[Text segment]
So if we can do it, and we believe that we are information processing entities, then we should be able to make machine learning that does it also. - Well, do you think the entire thing could be learning? Because this dissection process, like for AI Feynman, the secondary stage feels like something like reasoning, and the initial step feels like more like the more basic kind of differentiable learning.
Do you think the whole thing could be differentiable learning? Do you think the whole thing could be basically neural networks on top of each other? It's like turtles all the way down? Can it be neural networks all the way down? - I mean, that's a really interesting question. We know that in your case, it is neural networks all the way down, because that's all you have in your skull, is a bunch of neurons doing their thing, right?
But if you ask the question more generally, what algorithms are being used in your brain? I think it's super interesting to compare. I think we've gone a little bit backwards historically, because we humans first discovered good old-fashioned AI, the logic-based AI that we often called Go-Fi, for good old-fashioned AI.
And then more recently, we did machine learning, because it required bigger computers, so we had to discover it later. So we think of machine learning with neural networks as the modern thing, and the logic-based AI as the old-fashioned thing. But if you look at evolution on Earth, it's actually been the other way around.
I would say that, for example, an eagle has a better vision system than I have, and dogs are just as good at casting tennis balls as I am. All this stuff which is done by training a neural network and not interpreting it in words, is something so many of our animal friends can do, at least as well as us, right?
What is it that we humans can do that the chipmunks and the eagles cannot? It's more to do with this logic-based stuff, right, where we can extract out information in symbols, in language, and now even with equations, if you're a scientist, right? So basically what happened was, first we built these computers that could multiply numbers real fast and manipulate symbols, and we felt they were pretty dumb.
And then we made neural networks that can see as well as a cat can and do a lot of this inscrutable black box neural networks. What we humans can do also is put the two together in a useful way. - Yes, in our own brain. - Yes, in our own brain.
So if we ever wanna get artificial general intelligence that can do all jobs as well as humans can, right, then that's what's gonna be required, to be able to combine the neural networks with symbolic, combine the old AI with the new AI in a good way. We do it in our brains, and there seems to be basically two strategies I see in industry now.
[/Text segment]
[Dataset content]
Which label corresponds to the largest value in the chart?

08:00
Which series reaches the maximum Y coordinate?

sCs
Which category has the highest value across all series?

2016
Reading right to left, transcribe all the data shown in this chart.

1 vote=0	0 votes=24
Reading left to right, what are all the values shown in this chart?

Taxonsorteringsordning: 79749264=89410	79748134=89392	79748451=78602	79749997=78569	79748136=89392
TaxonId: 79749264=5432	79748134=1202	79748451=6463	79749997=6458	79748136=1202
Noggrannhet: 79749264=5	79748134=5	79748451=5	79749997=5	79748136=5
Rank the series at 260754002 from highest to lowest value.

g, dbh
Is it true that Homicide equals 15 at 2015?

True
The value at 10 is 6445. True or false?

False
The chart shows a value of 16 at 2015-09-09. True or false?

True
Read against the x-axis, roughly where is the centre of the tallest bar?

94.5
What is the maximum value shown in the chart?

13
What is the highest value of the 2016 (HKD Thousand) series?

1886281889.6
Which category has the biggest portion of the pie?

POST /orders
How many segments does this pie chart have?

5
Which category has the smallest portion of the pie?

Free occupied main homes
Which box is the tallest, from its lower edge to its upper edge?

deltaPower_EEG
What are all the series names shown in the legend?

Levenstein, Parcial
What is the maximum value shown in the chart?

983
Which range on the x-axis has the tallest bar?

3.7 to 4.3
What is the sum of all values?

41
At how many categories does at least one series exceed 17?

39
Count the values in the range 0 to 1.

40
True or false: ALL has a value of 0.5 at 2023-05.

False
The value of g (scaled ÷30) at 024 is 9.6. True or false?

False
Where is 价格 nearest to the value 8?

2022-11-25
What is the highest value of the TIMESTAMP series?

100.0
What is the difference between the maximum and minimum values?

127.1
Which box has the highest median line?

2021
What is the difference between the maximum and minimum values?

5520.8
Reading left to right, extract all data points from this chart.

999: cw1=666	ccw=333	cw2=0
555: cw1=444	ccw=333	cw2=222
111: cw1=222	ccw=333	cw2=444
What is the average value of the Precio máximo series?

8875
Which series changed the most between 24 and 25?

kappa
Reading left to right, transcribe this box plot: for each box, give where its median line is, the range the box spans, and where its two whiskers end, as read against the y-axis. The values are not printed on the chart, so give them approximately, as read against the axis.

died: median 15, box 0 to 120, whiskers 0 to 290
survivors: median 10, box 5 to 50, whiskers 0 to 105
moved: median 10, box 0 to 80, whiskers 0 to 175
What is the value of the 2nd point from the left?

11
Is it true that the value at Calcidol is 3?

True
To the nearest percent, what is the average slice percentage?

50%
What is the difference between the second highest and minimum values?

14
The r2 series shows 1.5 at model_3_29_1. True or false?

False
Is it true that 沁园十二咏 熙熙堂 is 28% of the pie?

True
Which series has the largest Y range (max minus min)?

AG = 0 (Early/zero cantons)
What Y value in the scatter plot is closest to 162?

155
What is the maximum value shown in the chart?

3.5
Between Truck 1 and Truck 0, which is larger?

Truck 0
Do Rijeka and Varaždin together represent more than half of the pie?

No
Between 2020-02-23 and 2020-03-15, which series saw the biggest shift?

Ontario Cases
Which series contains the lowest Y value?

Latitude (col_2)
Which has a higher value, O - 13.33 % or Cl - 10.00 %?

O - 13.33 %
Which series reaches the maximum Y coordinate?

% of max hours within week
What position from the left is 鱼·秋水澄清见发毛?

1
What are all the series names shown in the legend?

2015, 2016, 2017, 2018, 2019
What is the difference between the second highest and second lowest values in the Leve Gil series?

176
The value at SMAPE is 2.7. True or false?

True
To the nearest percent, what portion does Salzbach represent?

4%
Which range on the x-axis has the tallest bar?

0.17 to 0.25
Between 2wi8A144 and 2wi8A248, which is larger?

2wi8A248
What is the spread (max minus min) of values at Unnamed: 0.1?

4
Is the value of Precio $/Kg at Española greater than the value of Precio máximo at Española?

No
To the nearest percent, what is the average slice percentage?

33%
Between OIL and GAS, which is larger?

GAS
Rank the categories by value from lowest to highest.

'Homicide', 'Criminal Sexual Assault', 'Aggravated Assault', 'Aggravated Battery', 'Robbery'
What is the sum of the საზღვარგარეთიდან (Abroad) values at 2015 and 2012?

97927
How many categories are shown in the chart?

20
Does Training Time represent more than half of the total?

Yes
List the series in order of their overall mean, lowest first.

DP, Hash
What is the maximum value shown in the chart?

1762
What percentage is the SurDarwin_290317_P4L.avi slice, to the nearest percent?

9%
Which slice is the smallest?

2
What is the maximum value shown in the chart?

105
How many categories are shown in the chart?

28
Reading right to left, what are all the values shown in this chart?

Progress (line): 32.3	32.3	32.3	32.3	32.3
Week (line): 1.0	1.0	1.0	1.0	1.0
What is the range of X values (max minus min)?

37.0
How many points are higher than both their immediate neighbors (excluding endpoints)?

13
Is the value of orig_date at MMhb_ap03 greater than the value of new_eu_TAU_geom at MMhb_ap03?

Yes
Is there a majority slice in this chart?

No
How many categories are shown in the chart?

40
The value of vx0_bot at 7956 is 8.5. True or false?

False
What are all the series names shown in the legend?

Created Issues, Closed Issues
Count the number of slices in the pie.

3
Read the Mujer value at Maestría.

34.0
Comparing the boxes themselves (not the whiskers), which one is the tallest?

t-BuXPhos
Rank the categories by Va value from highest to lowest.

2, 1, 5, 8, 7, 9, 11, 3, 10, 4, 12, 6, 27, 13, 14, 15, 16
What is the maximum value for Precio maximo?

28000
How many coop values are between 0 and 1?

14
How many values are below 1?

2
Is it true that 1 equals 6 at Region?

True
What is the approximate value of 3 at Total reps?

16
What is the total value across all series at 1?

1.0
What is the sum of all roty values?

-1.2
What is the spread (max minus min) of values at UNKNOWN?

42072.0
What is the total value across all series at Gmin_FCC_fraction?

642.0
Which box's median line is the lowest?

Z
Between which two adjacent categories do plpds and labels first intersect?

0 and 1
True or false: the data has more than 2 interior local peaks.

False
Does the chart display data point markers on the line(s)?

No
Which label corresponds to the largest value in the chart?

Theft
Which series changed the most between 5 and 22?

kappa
[/Dataset content]
- Requirement 1
In the conversation about AI, how many strategies for combining neural networks with symbolic AI does the speaker say he sees in industry now?
- Requirement 2
Copy the listing word for word, from its first line down through the line containing "Reading left to right, what", with both ends included.

- Answer section 1
Basically two strategies.

- Answer section 2
Which label corresponds to the largest value in the chart?

08:00
Which series reaches the maximum Y coordinate?

sCs
Which category has the highest value across all series?

2016
Reading right to left, transcribe all the data shown in this chart.

1 vote=0	0 votes=24
Reading left to right, what are all the values shown in this chart?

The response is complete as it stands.